Content starts

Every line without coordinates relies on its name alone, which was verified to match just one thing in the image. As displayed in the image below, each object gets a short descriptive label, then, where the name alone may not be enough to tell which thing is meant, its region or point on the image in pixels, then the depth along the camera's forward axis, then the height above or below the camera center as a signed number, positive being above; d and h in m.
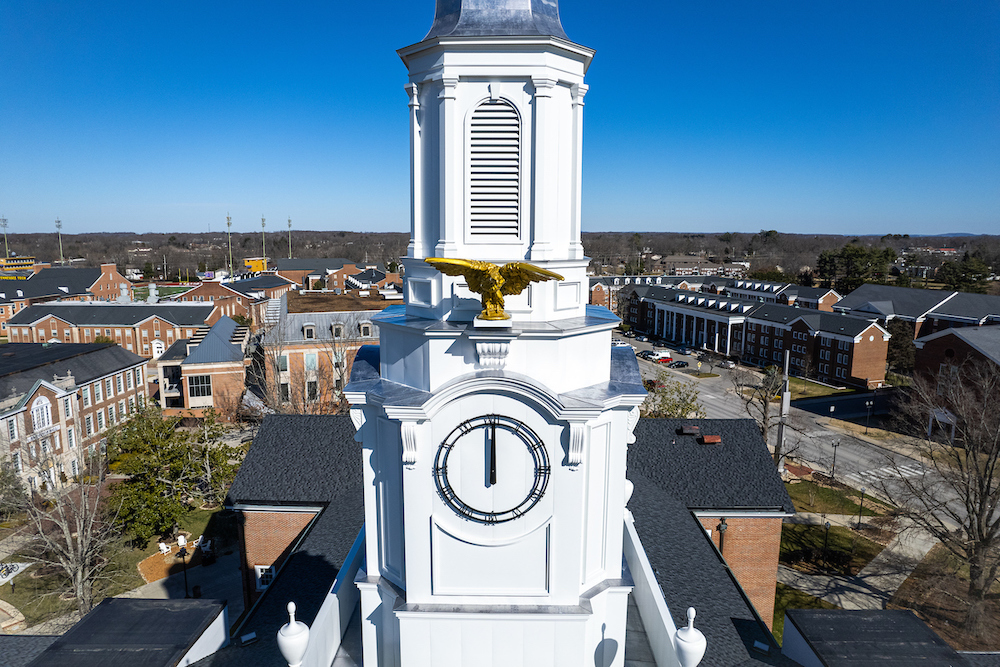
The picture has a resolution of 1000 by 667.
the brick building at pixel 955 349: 51.31 -8.07
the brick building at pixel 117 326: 77.81 -9.58
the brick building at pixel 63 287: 97.94 -6.42
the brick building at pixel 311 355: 52.34 -9.18
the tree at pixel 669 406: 43.19 -11.09
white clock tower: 9.99 -2.45
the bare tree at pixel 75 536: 25.94 -14.16
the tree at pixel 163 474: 31.91 -12.76
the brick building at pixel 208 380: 55.25 -11.78
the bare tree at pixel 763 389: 42.98 -12.99
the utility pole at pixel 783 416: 38.19 -10.48
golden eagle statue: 9.45 -0.35
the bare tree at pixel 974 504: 25.91 -10.97
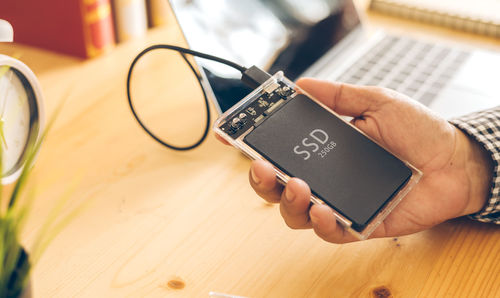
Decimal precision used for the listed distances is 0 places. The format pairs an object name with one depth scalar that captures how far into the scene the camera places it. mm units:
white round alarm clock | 438
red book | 706
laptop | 575
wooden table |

Content ends

**Work instructions**
If a line holds an image, leave the image out; retype everything else in the entries exactly.

**Exercise result**
Every line without coordinates relies on its name alone, which was verified to match just one thing in the image. As displayed in the image below, each object gets a short descriptive label, then, where the name alone may not be enough to tell which thing is meant, its region or point on the image in pixels, then the depth along the camera's forward axis, then the height above or below the camera center as a signed number, positive being above; d and h in m.
The picture has a resolution of 1000 by 667.
the brick building at pixel 955 349: 51.31 -8.07
the brick building at pixel 117 326: 77.81 -9.58
the brick building at pixel 63 287: 97.94 -6.42
the brick building at pixel 311 355: 52.34 -9.18
the tree at pixel 669 406: 43.19 -11.09
white clock tower: 9.99 -2.45
the bare tree at pixel 75 536: 25.94 -14.16
the tree at pixel 163 474: 31.91 -12.76
the brick building at pixel 208 380: 55.25 -11.78
the bare tree at pixel 763 389: 42.98 -12.99
the utility pole at pixel 783 416: 38.19 -10.48
golden eagle statue: 9.45 -0.35
the bare tree at pixel 974 504: 25.91 -10.97
Decimal precision used for the listed distances is 0 places. The format pairs an object name with one depth scalar that captures how far into the scene the camera places it. mm units:
white round alarm clock | 438
red book | 706
laptop | 575
wooden table |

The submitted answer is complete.